- [Selected extract]:
=====
LSD (lysergic acid diethylamide) was initially synthetized by Albert Hofmann in 1938 to stimulate the respiratory and circulatory systems. Yet, it was 5 years later that he accidentally discovered the profound effects of LSD on perception and consciousness, which led to its extensive use as a research and therapeutic tool in psychiatry in the 1950s. Today, LSD and related psychedelics are considered by some to be ‘microscopes’ or ‘telescopes’ for the psyche, because they reveal more of the mind than is normally accessible. However, the brain mechanisms underlying LSD’s profound effects have remained largely elusive.
According to a study published December 15, 2017 in the open-access journal Scientific Reports, led by Dr Selen Atasoy, Prof Morten Kringelbach, Prof Gustavo Deco and Dr Robin Carhart-Harris from the Universities of Pompeu Fabra (Spain), Oxford (UK), Aarhus (Denmark) and Imperial College London (UK), the effects of LSD on whole-brain dynamics can now be understood.
By revealing the characteristic differences between LSD and normal awake state, the applied harmonic wave decomposition opens-up the possibility of extracting the signatures of various mental states, including sleep, anesthesia, and disorders of consciousness as well as psychiatric and neurological disorders.
- Professor Morten Kringelbach
To decode the effects of LSD in the brain, the team has used a novel harmonic language of brain activity, which was firstly introduced in a Nature Communications publication in January 2016. This harmonic decoding of fMRI data showed that LSD increases the total energy and enriches the repertoire of connectome harmonics - the basic elements of this harmonic language. The research also revealed that LSD selectively activated high-frequency connectome harmonics, which remarkably caused the brain activity to self-organize right at the edge of chaos.
=====
- [Supplied records]:
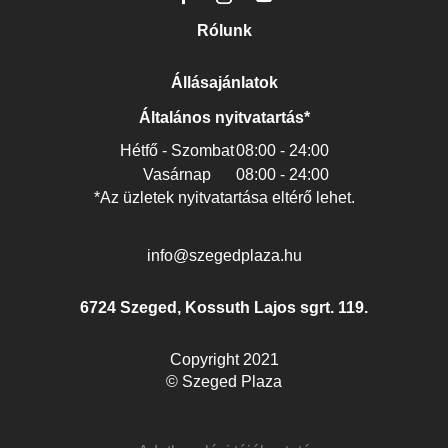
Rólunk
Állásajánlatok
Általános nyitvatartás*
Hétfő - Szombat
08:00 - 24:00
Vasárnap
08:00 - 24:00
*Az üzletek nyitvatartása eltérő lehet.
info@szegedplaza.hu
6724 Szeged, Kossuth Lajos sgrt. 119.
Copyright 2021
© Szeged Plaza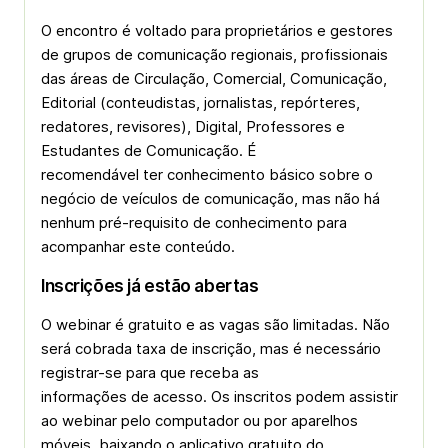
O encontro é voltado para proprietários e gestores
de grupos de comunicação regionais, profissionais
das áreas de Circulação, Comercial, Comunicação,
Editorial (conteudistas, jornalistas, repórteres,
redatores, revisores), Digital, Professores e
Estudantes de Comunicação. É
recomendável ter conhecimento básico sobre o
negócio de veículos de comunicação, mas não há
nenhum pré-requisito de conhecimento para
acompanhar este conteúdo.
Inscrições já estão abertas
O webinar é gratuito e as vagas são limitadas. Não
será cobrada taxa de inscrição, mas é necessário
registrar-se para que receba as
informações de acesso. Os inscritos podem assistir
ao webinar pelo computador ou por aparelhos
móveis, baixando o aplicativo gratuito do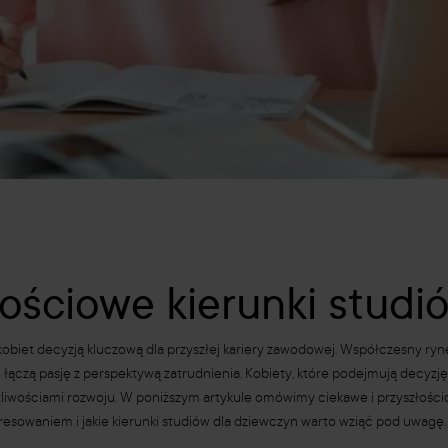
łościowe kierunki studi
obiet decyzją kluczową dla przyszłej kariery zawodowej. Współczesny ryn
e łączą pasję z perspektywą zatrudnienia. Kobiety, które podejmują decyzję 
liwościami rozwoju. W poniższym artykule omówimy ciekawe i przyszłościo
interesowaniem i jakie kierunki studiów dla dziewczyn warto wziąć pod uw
=====
- [Questions to answer]:
a - List the four researchers who, according to the article on LSD and the brain, led the study published in Scientific Reports.
b - According to the article on LSD and the brain, in which journal was the December 15, 2017 study published?
c - Write the next part of the article on LSD and the brain, picking up after its final sentence.

- [Responses by task]:
a - Dr Selen Atasoy, Prof Morten Kringelbach, Prof Gustavo Deco, Dr Robin Carhart-Harris

b - The open-access journal Scientific Reports.

c -
Dr Selen Atasoy, the lead author of the study says: “The connectome harmonics we used to decode brain activity are universal harmonic waves, such as sound waves emerging within a musical instrument, but adapted to the anatomy of the brain. Translating fMRI data into this harmonic language is actually not different than decomposing a complex musical piece into its musical notes”. “What LSD does to your brain seems to be similar to jazz improvisation” says Atasoy, “your brain combines many more of these harmonic waves (connectome harmonics) spontaneously yet in a structured way, just like improvising jazz musicians play many more musical notes in a spontaneous, non-random fashion”.
“The presented method introduces a new paradigm to study brain function, one that links space and time in brain activity via the universal principle of harmonic waves. It also shows that this spatio-temporal relation in brain dynamics resides at the transition between order and chaos.” says Prof Gustavo Deco.
Dr. Robin Carhart-Harris adds: “Our findings reveal the first experimental evidence that LSD tunes brain dynamics closer to criticality, a state that is maximally diverse and flexible while retaining properties of order. This may explain the unusual richness of consciousness experienced under psychedelic drugs and the notion that they ‘expand consciousness’.”